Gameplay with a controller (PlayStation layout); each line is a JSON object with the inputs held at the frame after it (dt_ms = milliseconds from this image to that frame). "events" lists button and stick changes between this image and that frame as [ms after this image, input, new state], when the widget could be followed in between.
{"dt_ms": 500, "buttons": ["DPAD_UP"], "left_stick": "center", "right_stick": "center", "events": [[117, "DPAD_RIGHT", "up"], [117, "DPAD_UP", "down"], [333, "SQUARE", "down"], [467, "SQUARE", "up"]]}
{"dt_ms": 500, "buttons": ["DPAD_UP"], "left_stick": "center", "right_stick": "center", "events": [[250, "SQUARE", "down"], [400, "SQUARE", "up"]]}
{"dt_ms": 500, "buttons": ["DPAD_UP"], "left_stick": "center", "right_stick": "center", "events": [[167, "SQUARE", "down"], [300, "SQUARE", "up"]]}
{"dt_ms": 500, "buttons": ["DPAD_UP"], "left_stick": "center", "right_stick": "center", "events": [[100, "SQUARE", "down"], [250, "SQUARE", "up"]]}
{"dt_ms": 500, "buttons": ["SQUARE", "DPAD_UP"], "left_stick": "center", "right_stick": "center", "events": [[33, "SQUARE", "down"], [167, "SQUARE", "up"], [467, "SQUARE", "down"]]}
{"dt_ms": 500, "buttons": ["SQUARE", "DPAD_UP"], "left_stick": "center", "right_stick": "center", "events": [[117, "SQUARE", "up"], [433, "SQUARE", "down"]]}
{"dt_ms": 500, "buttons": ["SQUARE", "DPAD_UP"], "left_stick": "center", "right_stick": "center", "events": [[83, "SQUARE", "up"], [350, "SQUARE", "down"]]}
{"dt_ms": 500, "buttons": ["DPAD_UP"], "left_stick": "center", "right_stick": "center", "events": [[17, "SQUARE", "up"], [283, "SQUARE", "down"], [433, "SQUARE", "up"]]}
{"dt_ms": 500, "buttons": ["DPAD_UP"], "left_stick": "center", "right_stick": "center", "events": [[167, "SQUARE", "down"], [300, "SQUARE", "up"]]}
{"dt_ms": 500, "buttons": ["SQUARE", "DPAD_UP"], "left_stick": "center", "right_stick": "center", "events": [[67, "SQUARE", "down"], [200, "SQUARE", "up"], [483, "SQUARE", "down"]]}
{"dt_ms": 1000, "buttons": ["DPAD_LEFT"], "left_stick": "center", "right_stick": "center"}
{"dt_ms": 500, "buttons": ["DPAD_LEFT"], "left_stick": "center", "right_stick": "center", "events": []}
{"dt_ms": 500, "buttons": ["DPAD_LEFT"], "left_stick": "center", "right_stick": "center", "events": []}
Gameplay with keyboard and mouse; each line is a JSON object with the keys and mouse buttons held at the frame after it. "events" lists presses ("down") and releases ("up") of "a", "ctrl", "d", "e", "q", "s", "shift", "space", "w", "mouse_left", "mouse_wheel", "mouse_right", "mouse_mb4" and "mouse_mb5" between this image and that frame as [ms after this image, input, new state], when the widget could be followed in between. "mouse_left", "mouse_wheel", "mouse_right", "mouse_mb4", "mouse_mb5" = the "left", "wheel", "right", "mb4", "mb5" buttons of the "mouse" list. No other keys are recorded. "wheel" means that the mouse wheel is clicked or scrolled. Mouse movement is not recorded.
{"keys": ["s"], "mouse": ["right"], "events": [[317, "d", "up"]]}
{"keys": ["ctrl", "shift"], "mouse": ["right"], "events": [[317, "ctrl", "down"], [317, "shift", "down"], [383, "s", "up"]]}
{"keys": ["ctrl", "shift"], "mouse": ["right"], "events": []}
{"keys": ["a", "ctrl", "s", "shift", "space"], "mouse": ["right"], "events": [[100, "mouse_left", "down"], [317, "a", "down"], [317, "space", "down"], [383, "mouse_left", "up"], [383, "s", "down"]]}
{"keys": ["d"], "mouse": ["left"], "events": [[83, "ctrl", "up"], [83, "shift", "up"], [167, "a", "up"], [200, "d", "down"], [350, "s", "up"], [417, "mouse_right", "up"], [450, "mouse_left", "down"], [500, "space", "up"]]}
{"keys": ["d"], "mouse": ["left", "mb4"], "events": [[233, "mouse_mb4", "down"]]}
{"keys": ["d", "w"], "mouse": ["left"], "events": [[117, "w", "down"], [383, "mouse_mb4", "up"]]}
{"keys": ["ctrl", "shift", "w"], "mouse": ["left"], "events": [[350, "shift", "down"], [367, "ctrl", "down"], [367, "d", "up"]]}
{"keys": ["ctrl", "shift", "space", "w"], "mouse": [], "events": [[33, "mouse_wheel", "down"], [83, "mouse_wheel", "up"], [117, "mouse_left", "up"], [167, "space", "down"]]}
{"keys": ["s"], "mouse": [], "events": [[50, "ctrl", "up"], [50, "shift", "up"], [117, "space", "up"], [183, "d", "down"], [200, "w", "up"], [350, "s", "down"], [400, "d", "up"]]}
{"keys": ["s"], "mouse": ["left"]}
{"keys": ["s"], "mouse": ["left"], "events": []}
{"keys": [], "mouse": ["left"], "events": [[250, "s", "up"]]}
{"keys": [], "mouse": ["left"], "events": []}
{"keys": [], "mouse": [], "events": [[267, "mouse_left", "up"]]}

::::

● **Exercise objective**
Set down the entire listing once more, keeping every line exactly as it reads.

● **Answer section**
Gameplay with a controller (PlayStation layout); each line is a JSON object with the inputs held at the frame after it (dt_ms = milliseconds from this image to that frame). "events" lists button and stick changes between this image and that frame as [ms after this image, input, new state], when the widget could be followed in between.
{"dt_ms": 500, "buttons": ["DPAD_UP"], "left_stick": "center", "right_stick": "center", "events": [[117, "DPAD_RIGHT", "up"], [117, "DPAD_UP", "down"], [333, "SQUARE", "down"], [467, "SQUARE", "up"]]}
{"dt_ms": 500, "buttons": ["DPAD_UP"], "left_stick": "center", "right_stick": "center", "events": [[250, "SQUARE", "down"], [400, "SQUARE", "up"]]}
{"dt_ms": 500, "buttons": ["DPAD_UP"], "left_stick": "center", "right_stick": "center", "events": [[167, "SQUARE", "down"], [300, "SQUARE", "up"]]}
{"dt_ms": 500, "buttons": ["DPAD_UP"], "left_stick": "center", "right_stick": "center", "events": [[100, "SQUARE", "down"], [250, "SQUARE", "up"]]}
{"dt_ms": 500, "buttons": ["SQUARE", "DPAD_UP"], "left_stick": "center", "right_stick": "center", "events": [[33, "SQUARE", "down"], [167, "SQUARE", "up"], [467, "SQUARE", "down"]]}
{"dt_ms": 500, "buttons": ["SQUARE", "DPAD_UP"], "left_stick": "center", "right_stick": "center", "events": [[117, "SQUARE", "up"], [433, "SQUARE", "down"]]}
{"dt_ms": 500, "buttons": ["SQUARE", "DPAD_UP"], "left_stick": "center", "right_stick": "center", "events": [[83, "SQUARE", "up"], [350, "SQUARE", "down"]]}
{"dt_ms": 500, "buttons": ["DPAD_UP"], "left_stick": "center", "right_stick": "center", "events": [[17, "SQUARE", "up"], [283, "SQUARE", "down"], [433, "SQUARE", "up"]]}
{"dt_ms": 500, "buttons": ["DPAD_UP"], "left_stick": "center", "right_stick": "center", "events": [[167, "SQUARE", "down"], [300, "SQUARE", "up"]]}
{"dt_ms": 500, "buttons": ["SQUARE", "DPAD_UP"], "left_stick": "center", "right_stick": "center", "events": [[67, "SQUARE", "down"], [200, "SQUARE", "up"], [483, "SQUARE", "down"]]}
{"dt_ms": 1000, "buttons": ["DPAD_LEFT"], "left_stick": "center", "right_stick": "center"}
{"dt_ms": 500, "buttons": ["DPAD_LEFT"], "left_stick": "center", "right_stick": "center", "events": []}
{"dt_ms": 500, "buttons": ["DPAD_LEFT"], "left_stick": "center", "right_stick": "center", "events": []}
Gameplay with keyboard and mouse; each line is a JSON object with the keys and mouse buttons held at the frame after it. "events" lists presses ("down") and releases ("up") of "a", "ctrl", "d", "e", "q", "s", "shift", "space", "w", "mouse_left", "mouse_wheel", "mouse_right", "mouse_mb4" and "mouse_mb5" between this image and that frame as [ms after this image, input, new state], when the widget could be followed in between. "mouse_left", "mouse_wheel", "mouse_right", "mouse_mb4", "mouse_mb5" = the "left", "wheel", "right", "mb4", "mb5" buttons of the "mouse" list. No other keys are recorded. "wheel" means that the mouse wheel is clicked or scrolled. Mouse movement is not recorded.
{"keys": ["s"], "mouse": ["right"], "events": [[317, "d", "up"]]}
{"keys": ["ctrl", "shift"], "mouse": ["right"], "events": [[317, "ctrl", "down"], [317, "shift", "down"], [383, "s", "up"]]}
{"keys": ["ctrl", "shift"], "mouse": ["right"], "events": []}
{"keys": ["a", "ctrl", "s", "shift", "space"], "mouse": ["right"], "events": [[100, "mouse_left", "down"], [317, "a", "down"], [317, "space", "down"], [383, "mouse_left", "up"], [383, "s", "down"]]}
{"keys": ["d"], "mouse": ["left"], "events": [[83, "ctrl", "up"], [83, "shift", "up"], [167, "a", "up"], [200, "d", "down"], [350, "s", "up"], [417, "mouse_right", "up"], [450, "mouse_left", "down"], [500, "space", "up"]]}
{"keys": ["d"], "mouse": ["left", "mb4"], "events": [[233, "mouse_mb4", "down"]]}
{"keys": ["d", "w"], "mouse": ["left"], "events": [[117, "w", "down"], [383, "mouse_mb4", "up"]]}
{"keys": ["ctrl", "shift", "w"], "mouse": ["left"], "events": [[350, "shift", "down"], [367, "ctrl", "down"], [367, "d", "up"]]}
{"keys": ["ctrl", "shift", "space", "w"], "mouse": [], "events": [[33, "mouse_wheel", "down"], [83, "mouse_wheel", "up"], [117, "mouse_left", "up"], [167, "space", "down"]]}
{"keys": ["s"], "mouse": [], "events": [[50, "ctrl", "up"], [50, "shift", "up"], [117, "space", "up"], [183, "d", "down"], [200, "w", "up"], [350, "s", "down"], [400, "d", "up"]]}
{"keys": ["s"], "mouse": ["left"]}
{"keys": ["s"], "mouse": ["left"], "events": []}
{"keys": [], "mouse": ["left"], "events": [[250, "s", "up"]]}
{"keys": [], "mouse": ["left"], "events": []}
{"keys": [], "mouse": [], "events": [[267, "mouse_left", "up"]]}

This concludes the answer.